Collected data
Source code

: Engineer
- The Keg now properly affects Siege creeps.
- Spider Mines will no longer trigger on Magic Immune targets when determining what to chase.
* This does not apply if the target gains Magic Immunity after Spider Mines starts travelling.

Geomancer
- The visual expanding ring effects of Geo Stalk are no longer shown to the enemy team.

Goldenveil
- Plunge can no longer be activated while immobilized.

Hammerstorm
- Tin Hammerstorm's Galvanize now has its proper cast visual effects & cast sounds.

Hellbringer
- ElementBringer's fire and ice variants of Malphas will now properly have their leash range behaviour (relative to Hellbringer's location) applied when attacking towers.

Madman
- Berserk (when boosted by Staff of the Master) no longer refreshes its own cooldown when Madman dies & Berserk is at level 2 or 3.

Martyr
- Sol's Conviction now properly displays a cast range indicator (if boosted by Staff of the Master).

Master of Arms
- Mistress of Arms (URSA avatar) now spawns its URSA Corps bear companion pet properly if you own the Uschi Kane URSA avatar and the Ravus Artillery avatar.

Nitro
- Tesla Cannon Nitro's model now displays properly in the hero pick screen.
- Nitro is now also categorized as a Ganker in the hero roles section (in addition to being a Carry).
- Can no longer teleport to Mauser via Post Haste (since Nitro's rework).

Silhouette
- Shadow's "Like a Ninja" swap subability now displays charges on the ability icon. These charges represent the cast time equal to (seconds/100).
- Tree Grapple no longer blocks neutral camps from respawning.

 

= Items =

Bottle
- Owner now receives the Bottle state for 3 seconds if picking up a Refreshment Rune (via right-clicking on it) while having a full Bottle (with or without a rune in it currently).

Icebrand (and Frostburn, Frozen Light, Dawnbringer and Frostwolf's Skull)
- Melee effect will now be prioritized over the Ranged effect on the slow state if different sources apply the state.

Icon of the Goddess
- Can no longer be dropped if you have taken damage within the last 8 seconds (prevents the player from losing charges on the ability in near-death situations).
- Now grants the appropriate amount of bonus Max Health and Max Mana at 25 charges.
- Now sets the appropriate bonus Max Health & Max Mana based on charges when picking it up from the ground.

▶ What to do: Please go through the entries and show every line with the word "Mines".

▶ Response:
- Spider Mines will no longer trigger on Magic Immune targets when determining what to chase.
* This does not apply if the target gains Magic Immunity after Spider Mines starts travelling.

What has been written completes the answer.